L'après-midi de la première journée est dédiée à l'écriture des synopsis des films, toujours sous l'œil bienveillant des professionnels et associatifs. La journée se termine dans la bonne humeur, chaque groupe vient "pitcher" son film, sous les applaudissements des autres. Avant de partir, chacun fait le point sur ce qu'il devra amener le lendemain : accessoires, costumes, etc.
La deuxième journée est dédiée à la réalisation : tournage le matin, montage l'après-midi, et c'est dans la boîte !
"Tous vos plans doivent servir l'histoire"
Pour ce qui est du matériel, pas "d'artillerie lourde" ici. Pour réaliser les films, tourner et monter, le dispositif est très léger : un smartphone et l'application FilmicPro, un micro et une poignée stabilisatrice. C'est la meilleure façon de concentrer les esprits sur le récit et le message plutôt que de se perdre dans des considérations techniques.
Colia Vranici, réalisatrice originaire de Dunkerque, accompagne la tournée durant l'été. Très engagée au plan associatif, elle trouve du sens à ce projet de terrain. Elle sait que ce type d'expérience peut révéler des talents et débloquer des jeunes qui n'osent pas toujours franchir le pas de la création. Imperturbable quand ceux-ci se focalisent trop sur l'aspect technique ou formel, elle les remet avec tact sur les rails : "Recentrez-vous sur l'histoire, tous vos plans doivent servir l'histoire", conseille-t-elle. Car pour faire un film en deux jours, il faut privilégier la simplicité et la rapidité d'exécution.
D'ailleurs, lors de séances d'écriture, la plupart des groupes optent pour un dispositif narratif simple, en privilégiant notamment des plans séquence. On ne s'étonne plus aujourd'hui de voir les jeunes connaître les techniques de tournage et le vocabulaire ad hoc.
Un thème : "Joue-la collectif"
Les associations locales et les structures accueillantes sont fortement impliquées dans l'organisation et le déroulement des deux journées, à l'instar de Zéro Vice City, une jeune association roubaisienne qui organise des ateliers et conférences autour de l'éducation aux arts.
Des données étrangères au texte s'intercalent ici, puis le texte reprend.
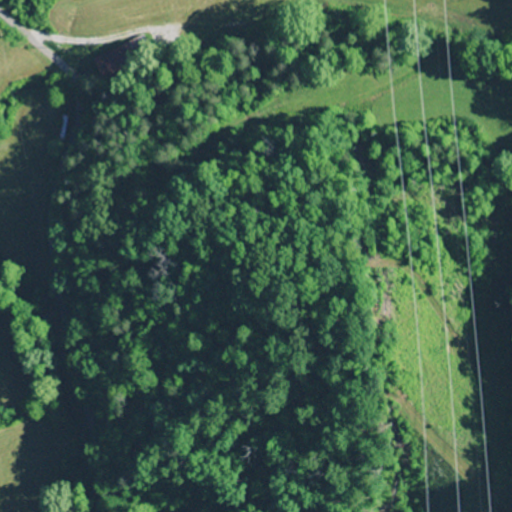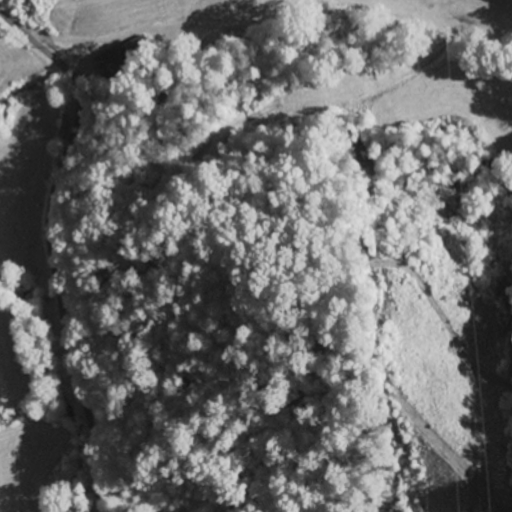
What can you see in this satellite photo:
road: (88, 241)
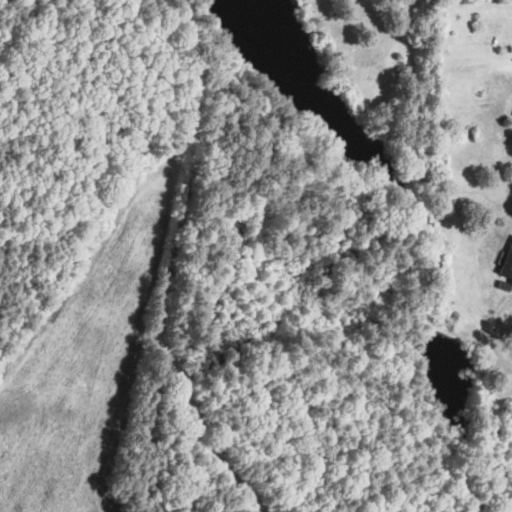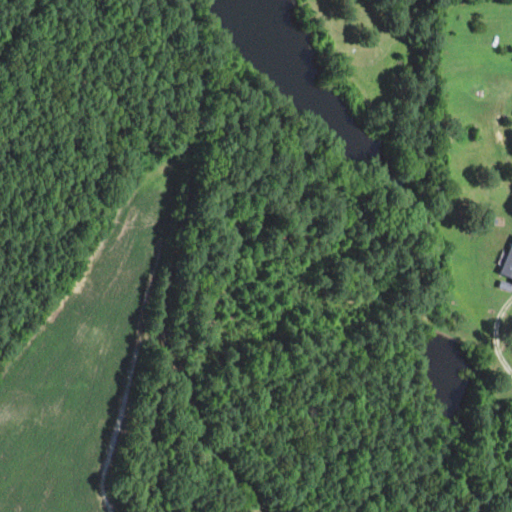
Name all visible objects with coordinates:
road: (199, 122)
road: (495, 122)
building: (507, 264)
road: (494, 335)
road: (128, 377)
road: (182, 386)
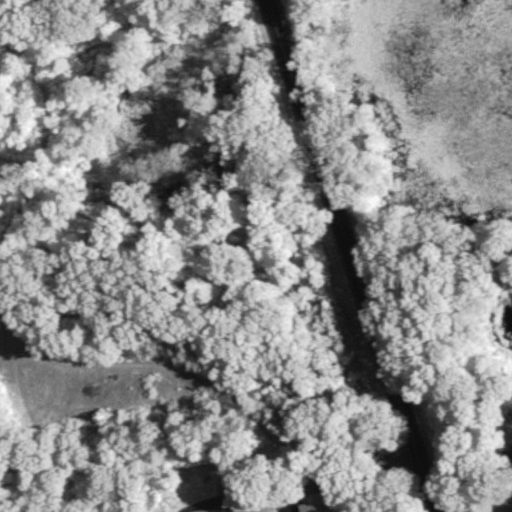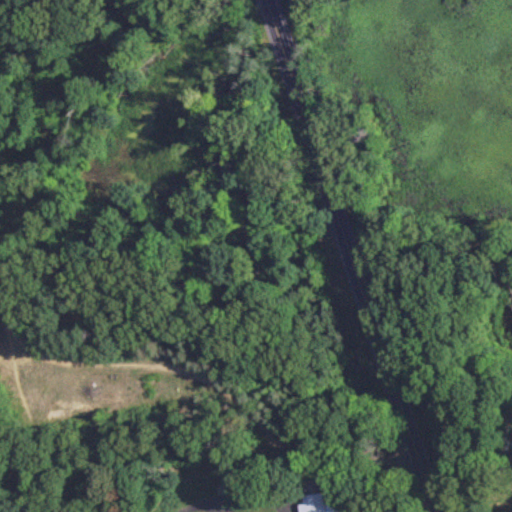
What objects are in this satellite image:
road: (354, 256)
road: (296, 475)
building: (324, 502)
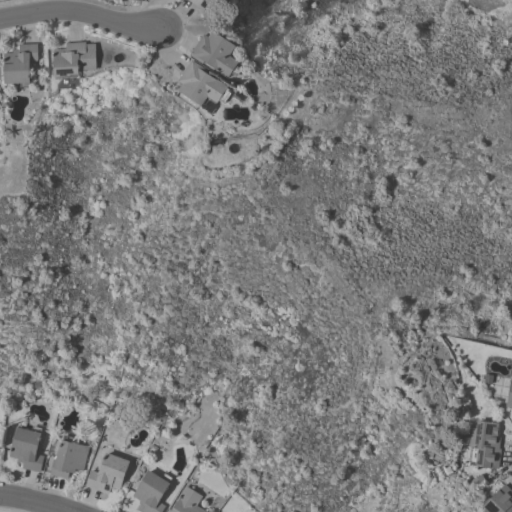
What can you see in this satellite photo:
building: (204, 3)
building: (204, 4)
road: (81, 11)
building: (213, 53)
building: (215, 53)
building: (68, 58)
building: (72, 59)
building: (18, 63)
building: (20, 64)
building: (200, 85)
building: (199, 86)
building: (509, 395)
building: (481, 443)
building: (484, 445)
building: (27, 448)
building: (24, 449)
building: (67, 458)
building: (68, 458)
building: (106, 474)
building: (108, 474)
building: (149, 492)
building: (151, 492)
building: (185, 501)
building: (498, 501)
building: (499, 501)
road: (30, 502)
building: (187, 502)
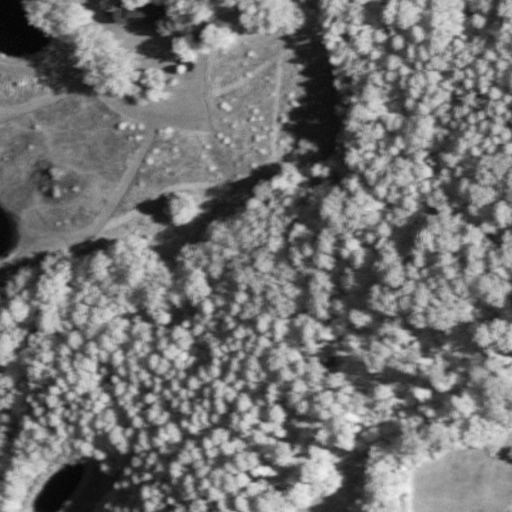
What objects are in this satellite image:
building: (134, 9)
road: (259, 23)
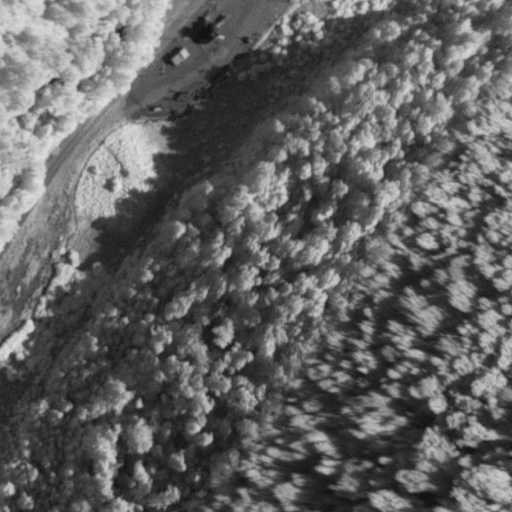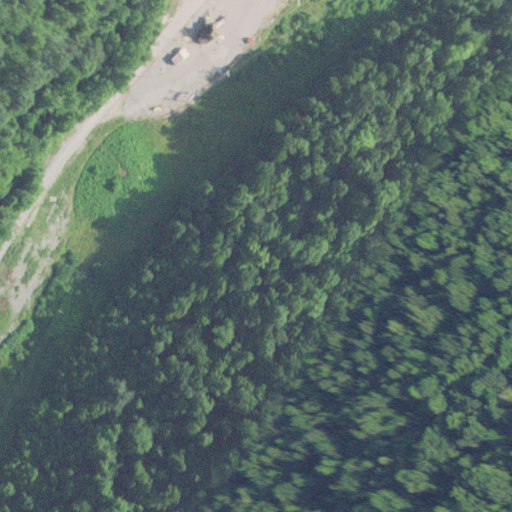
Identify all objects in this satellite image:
road: (107, 121)
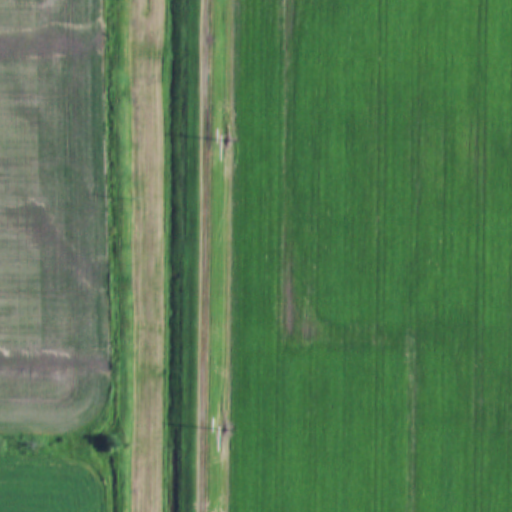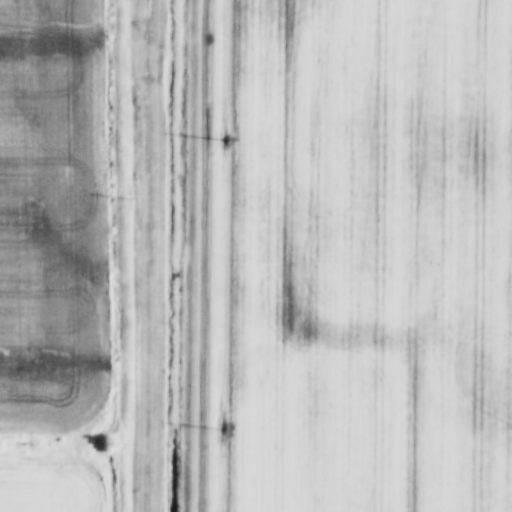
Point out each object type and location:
crop: (51, 253)
road: (205, 255)
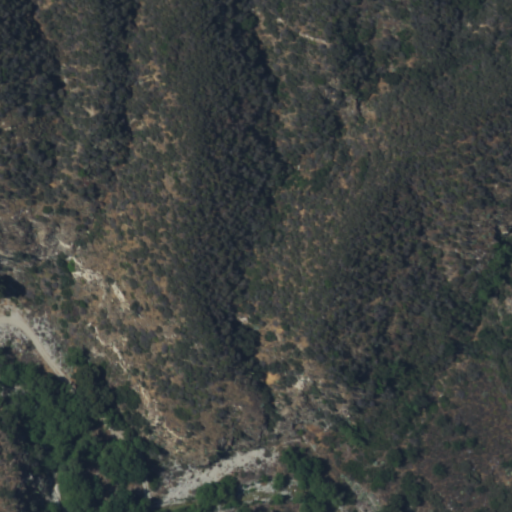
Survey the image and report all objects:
road: (88, 410)
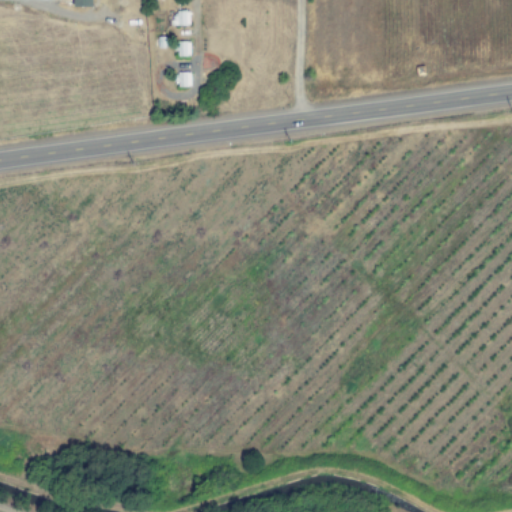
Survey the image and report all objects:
building: (179, 18)
crop: (430, 41)
building: (181, 49)
road: (302, 59)
building: (181, 80)
road: (256, 126)
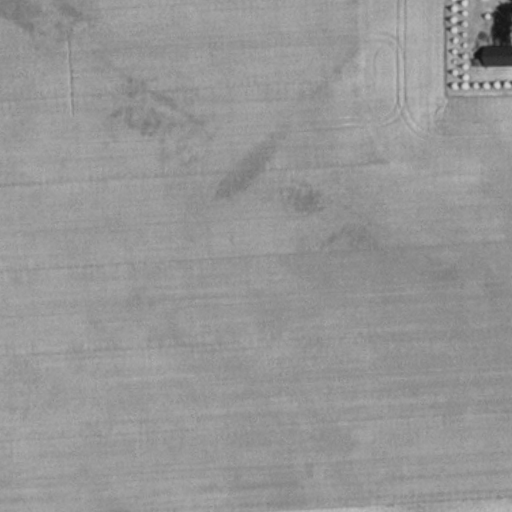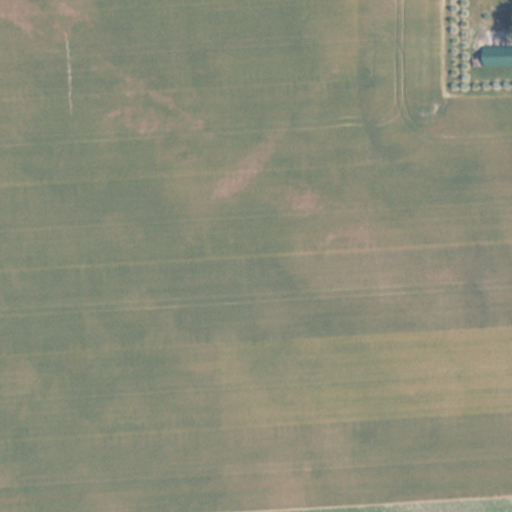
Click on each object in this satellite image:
building: (498, 56)
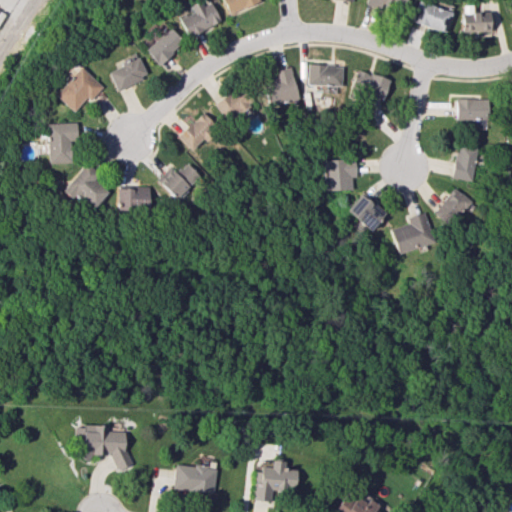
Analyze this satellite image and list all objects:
building: (347, 0)
building: (389, 3)
building: (235, 4)
road: (20, 8)
road: (284, 16)
building: (430, 16)
building: (197, 18)
building: (473, 19)
road: (17, 24)
road: (356, 37)
building: (162, 45)
road: (468, 67)
road: (199, 69)
building: (125, 72)
building: (322, 74)
building: (368, 84)
building: (278, 87)
building: (76, 88)
building: (232, 102)
building: (509, 103)
building: (470, 108)
road: (415, 112)
building: (195, 131)
building: (58, 141)
building: (462, 162)
building: (334, 173)
building: (177, 179)
building: (83, 186)
building: (130, 197)
building: (448, 206)
building: (363, 211)
building: (409, 233)
building: (101, 443)
building: (192, 477)
building: (271, 479)
building: (353, 504)
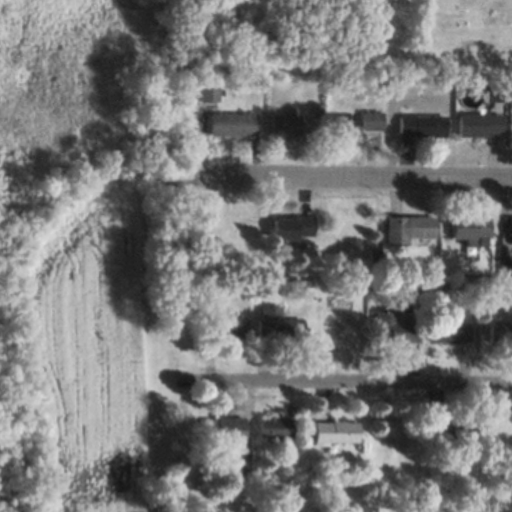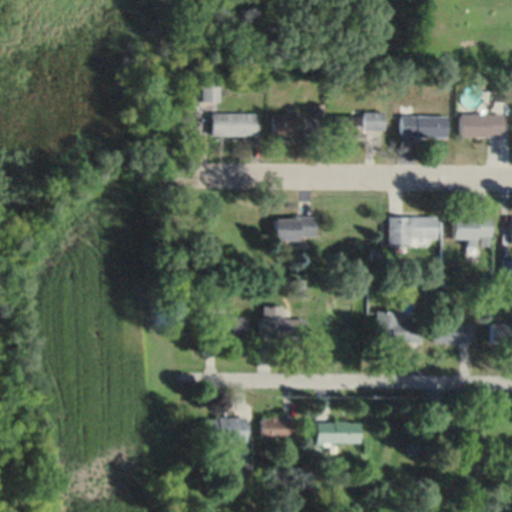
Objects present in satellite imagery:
building: (205, 90)
building: (231, 123)
building: (283, 123)
building: (355, 123)
building: (479, 123)
building: (420, 125)
road: (353, 183)
building: (292, 226)
building: (407, 228)
building: (470, 229)
building: (510, 229)
building: (277, 323)
building: (225, 326)
building: (393, 327)
building: (449, 331)
building: (498, 332)
road: (345, 388)
building: (273, 426)
building: (221, 427)
building: (335, 430)
building: (451, 435)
Lyna, la rappeuse ou Antoine, le photographe, n'ont pas hésité à accompagner le projet "Filme l'avenir". Leur motivation est avant tout de "dénouer les nœuds, débloquer et encourager les jeunes" pour dépasser le syndrome de l'imposteur qui limite bien souvent leur engagement dans des activités créatrices, selon eux.
Par un heureux hasard, ou pas, le groupe qu'ils suivent est composé de jeunes très impliqués dans les arts urbains, comme Ryan, 22 ans, originaire de la région parisienne et qui cet été participe à un spectacle de danse avec la Cie roubaisienne L'Oiseau Mouche. Avec lui, Janes, 18 ans, un jeune Roubaisien qui se donne à fond dans le rap. Les deux jeunes hommes sont sur la même longueur d'onde : c'est avant tout l'expérience de groupe qui les a attirés. Leur film sera une dystopie : dans une société où la parole est limitée et contrôlée, des jeunes trouvent le moyen de s'exprimer ensemble, en rappant par télépathie...
"Si vous tombez sept fois, relevez-vous huit fois !".
Denzel Washington
Un autre groupe fera un film sur l'ascension fulgurante d'un danseur de hip-hop, qui enflammé par son succès perdra le contrôle. Sa chute, au sens propre comme au figuré, sera brutale. Pour le titre, ils hésitent entre "Freeze", qui évoque une technique de breakdance et "Un éclair", pour marquer le côté éphémère et violent du succès. C'est Meng, jeune vidéaste de Villeneuve d'Ascq âgé de 28 ans, qui filmera ses camarades, tous volontaires pour passer devant la caméra. Il y a deux jeunes de Croix, Alicia, infirmière en psychiatrie et Lahna, sa jeune sœur lycéenne, puis Aïda, étudiante de19 ans, et enfin Hamza, vidéaste de 21 ans à Wattrelos.
Pendant le tournage, tous les jeunes gardent en tête la maxime de l'acteur et réalisateur américain Denzel Washington, prononcée lors d'un discours en 2017 et dont l'extrait vidéo leur a été montré la veille : "Si vous tombez sept fois, relevez-vous huit fois !".